— Work request —
Your task is to gather the lines below that hold the string "其中包含一个日期字段".

— Source information —
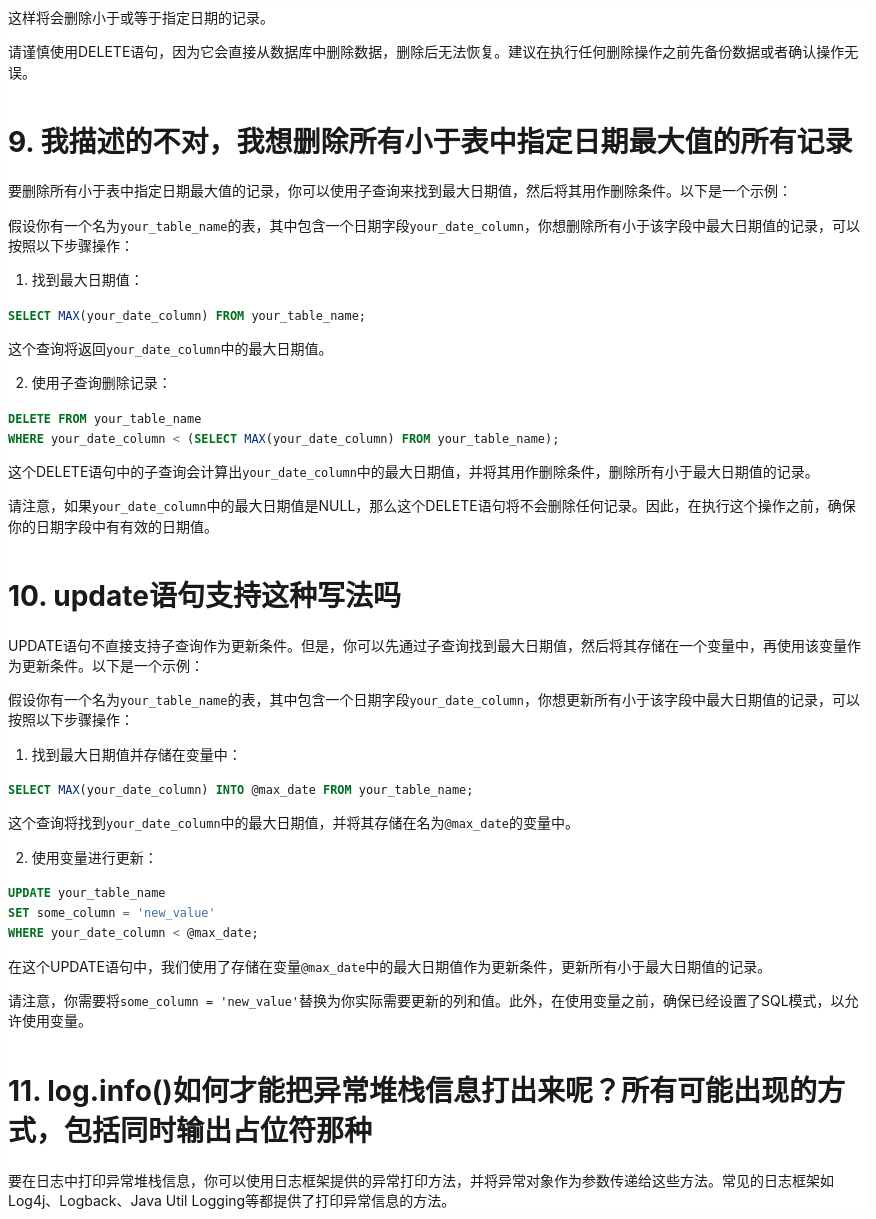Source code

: 这样将会删除小于或等于指定日期的记录。

请谨慎使用DELETE语句，因为它会直接从数据库中删除数据，删除后无法恢复。建议在执行任何删除操作之前先备份数据或者确认操作无误。   

# 9. 我描述的不对，我想删除所有小于表中指定日期最大值的所有记录   
要删除所有小于表中指定日期最大值的记录，你可以使用子查询来找到最大日期值，然后将其用作删除条件。以下是一个示例：

假设你有一个名为`your_table_name`的表，其中包含一个日期字段`your_date_column`，你想删除所有小于该字段中最大日期值的记录，可以按照以下步骤操作：

1. 找到最大日期值：

```sql
SELECT MAX(your_date_column) FROM your_table_name;
```

这个查询将返回`your_date_column`中的最大日期值。

2. 使用子查询删除记录：

```sql
DELETE FROM your_table_name
WHERE your_date_column < (SELECT MAX(your_date_column) FROM your_table_name);
```

这个DELETE语句中的子查询会计算出`your_date_column`中的最大日期值，并将其用作删除条件，删除所有小于最大日期值的记录。

请注意，如果`your_date_column`中的最大日期值是NULL，那么这个DELETE语句将不会删除任何记录。因此，在执行这个操作之前，确保你的日期字段中有有效的日期值。   

# 10. update语句支持这种写法吗   
UPDATE语句不直接支持子查询作为更新条件。但是，你可以先通过子查询找到最大日期值，然后将其存储在一个变量中，再使用该变量作为更新条件。以下是一个示例：

假设你有一个名为`your_table_name`的表，其中包含一个日期字段`your_date_column`，你想更新所有小于该字段中最大日期值的记录，可以按照以下步骤操作：

1. 找到最大日期值并存储在变量中：

```sql
SELECT MAX(your_date_column) INTO @max_date FROM your_table_name;
```

这个查询将找到`your_date_column`中的最大日期值，并将其存储在名为`@max_date`的变量中。

2. 使用变量进行更新：

```sql
UPDATE your_table_name
SET some_column = 'new_value'
WHERE your_date_column < @max_date;
```

在这个UPDATE语句中，我们使用了存储在变量`@max_date`中的最大日期值作为更新条件，更新所有小于最大日期值的记录。

请注意，你需要将`some_column = 'new_value'`替换为你实际需要更新的列和值。此外，在使用变量之前，确保已经设置了SQL模式，以允许使用变量。   

# 11. log.info()如何才能把异常堆栈信息打出来呢？所有可能出现的方式，包括同时输出占位符那种   
要在日志中打印异常堆栈信息，你可以使用日志框架提供的异常打印方法，并将异常对象作为参数传递给这些方法。常见的日志框架如Log4j、Logback、Java Util Logging等都提供了打印异常信息的方法。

— Task solution —
假设你有一个名为`your_table_name`的表，其中包含一个日期字段`your_date_column`，你想删除所有小于该字段中最大日期值的记录，可以按照以下步骤操作：
假设你有一个名为`your_table_name`的表，其中包含一个日期字段`your_date_column`，你想更新所有小于该字段中最大日期值的记录，可以按照以下步骤操作：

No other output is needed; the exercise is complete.